** Opening EXERCISE MATERIAL block **
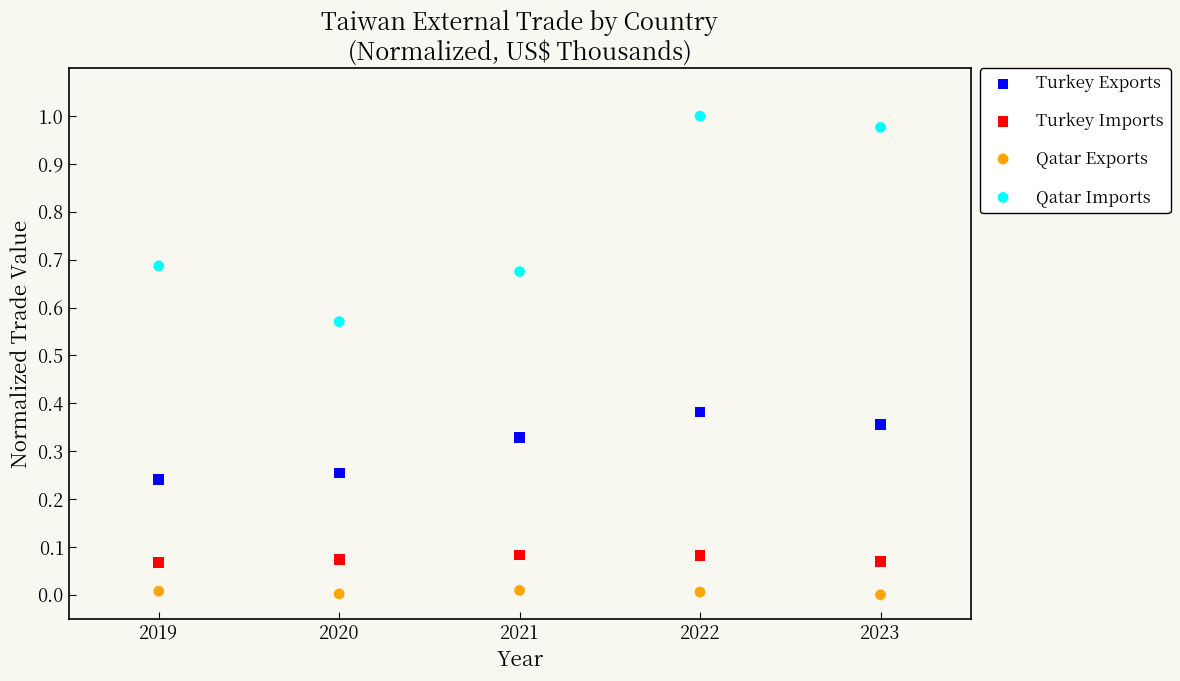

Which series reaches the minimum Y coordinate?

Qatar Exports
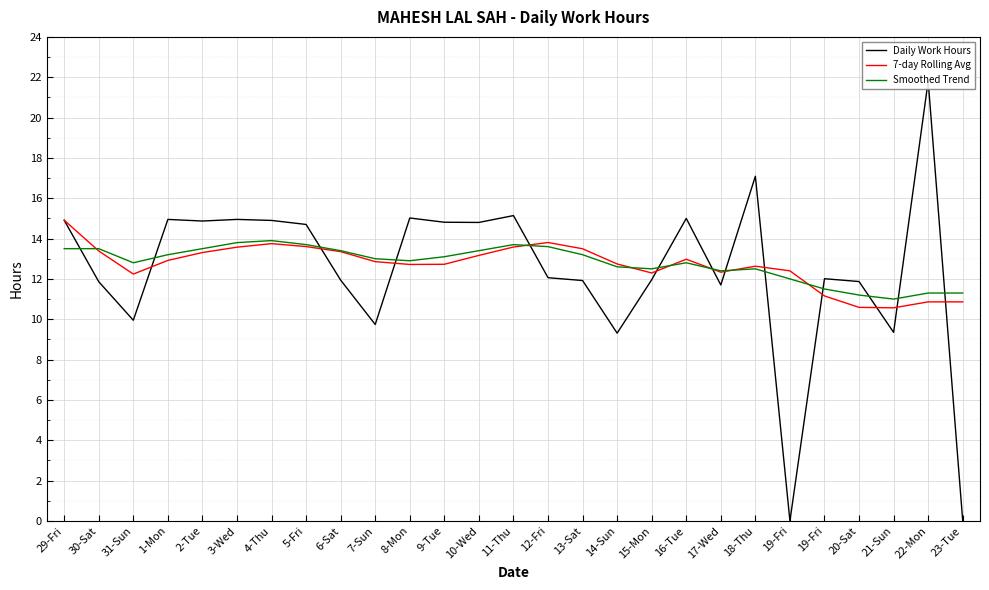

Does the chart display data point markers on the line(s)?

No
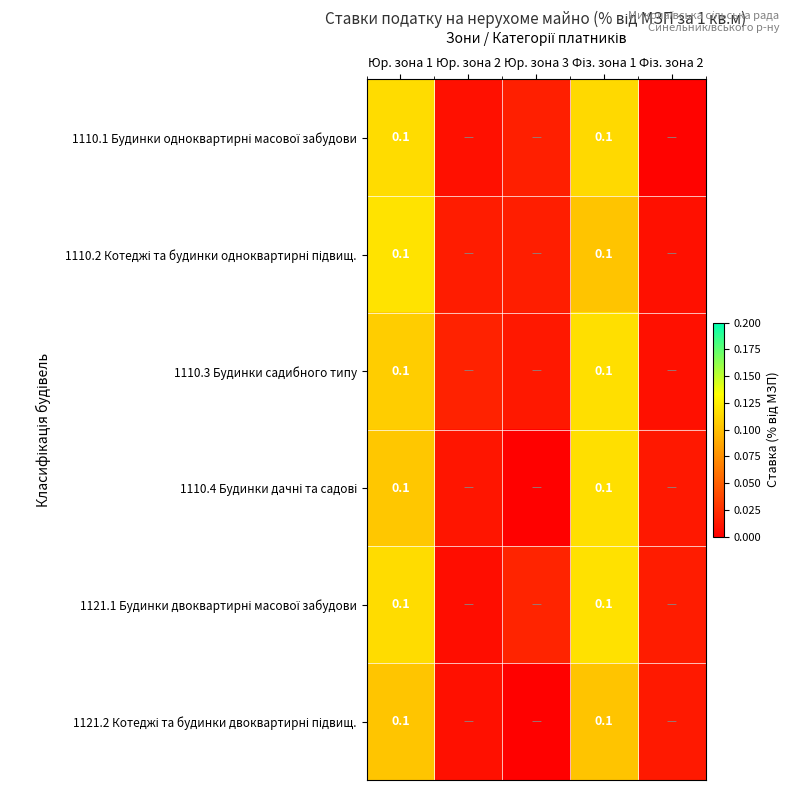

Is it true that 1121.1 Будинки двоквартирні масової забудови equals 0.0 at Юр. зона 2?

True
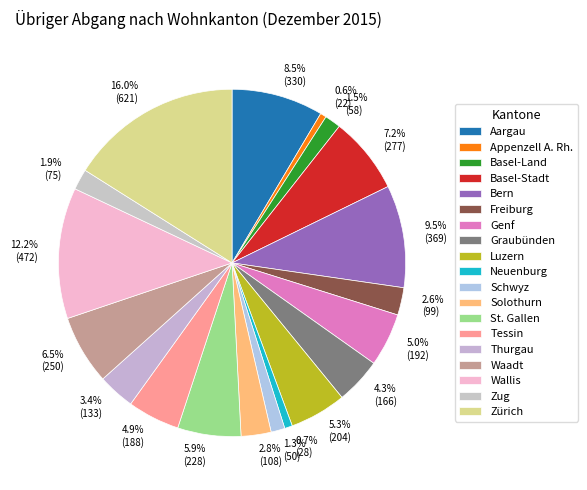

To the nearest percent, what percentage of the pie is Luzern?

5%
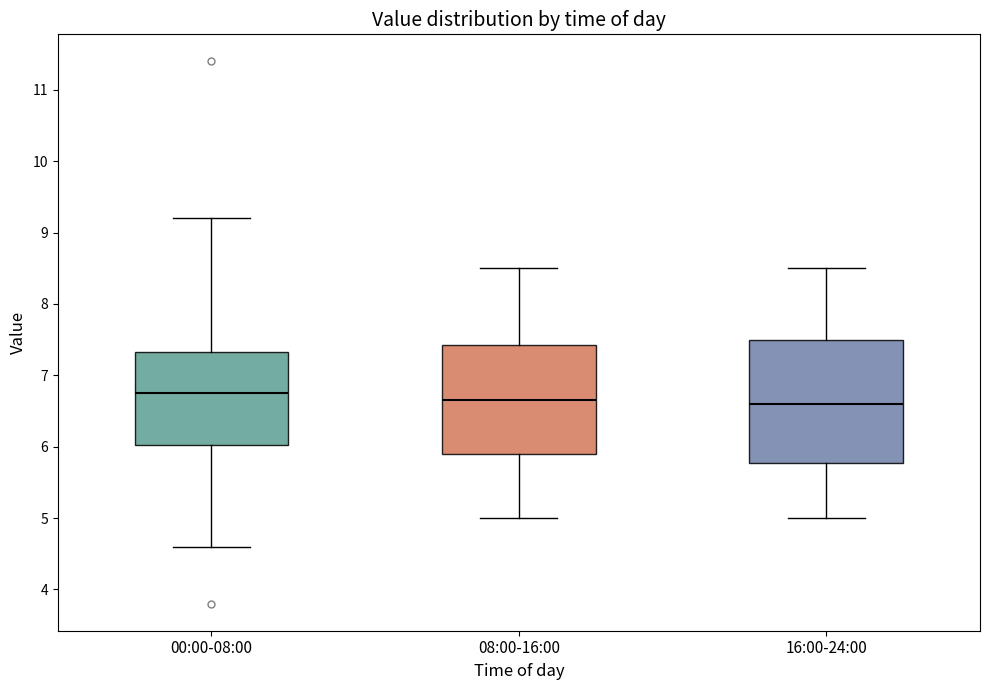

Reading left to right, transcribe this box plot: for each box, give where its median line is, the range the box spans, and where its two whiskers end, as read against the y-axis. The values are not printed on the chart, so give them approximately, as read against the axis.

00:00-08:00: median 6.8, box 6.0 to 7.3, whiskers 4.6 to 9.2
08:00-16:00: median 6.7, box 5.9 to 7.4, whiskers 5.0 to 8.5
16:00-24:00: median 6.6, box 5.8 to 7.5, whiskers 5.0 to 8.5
** Closing EXERCISE MATERIAL block **
Please copy out every one of the rows above word for word, leaving out the pictures.

**ANSWER SPACE:**
Which series reaches the minimum Y coordinate?

Qatar Exports

Does the chart display data point markers on the line(s)?

No

Is it true that 1121.1 Будинки двоквартирні масової забудови equals 0.0 at Юр. зона 2?

True

To the nearest percent, what percentage of the pie is Luzern?

5%

Reading left to right, transcribe this box plot: for each box, give where its median line is, the range the box spans, and where its two whiskers end, as read against the y-axis. The values are not printed on the chart, so give them approximately, as read against the axis.

00:00-08:00: median 6.8, box 6.0 to 7.3, whiskers 4.6 to 9.2
08:00-16:00: median 6.7, box 5.9 to 7.4, whiskers 5.0 to 8.5
16:00-24:00: median 6.6, box 5.8 to 7.5, whiskers 5.0 to 8.5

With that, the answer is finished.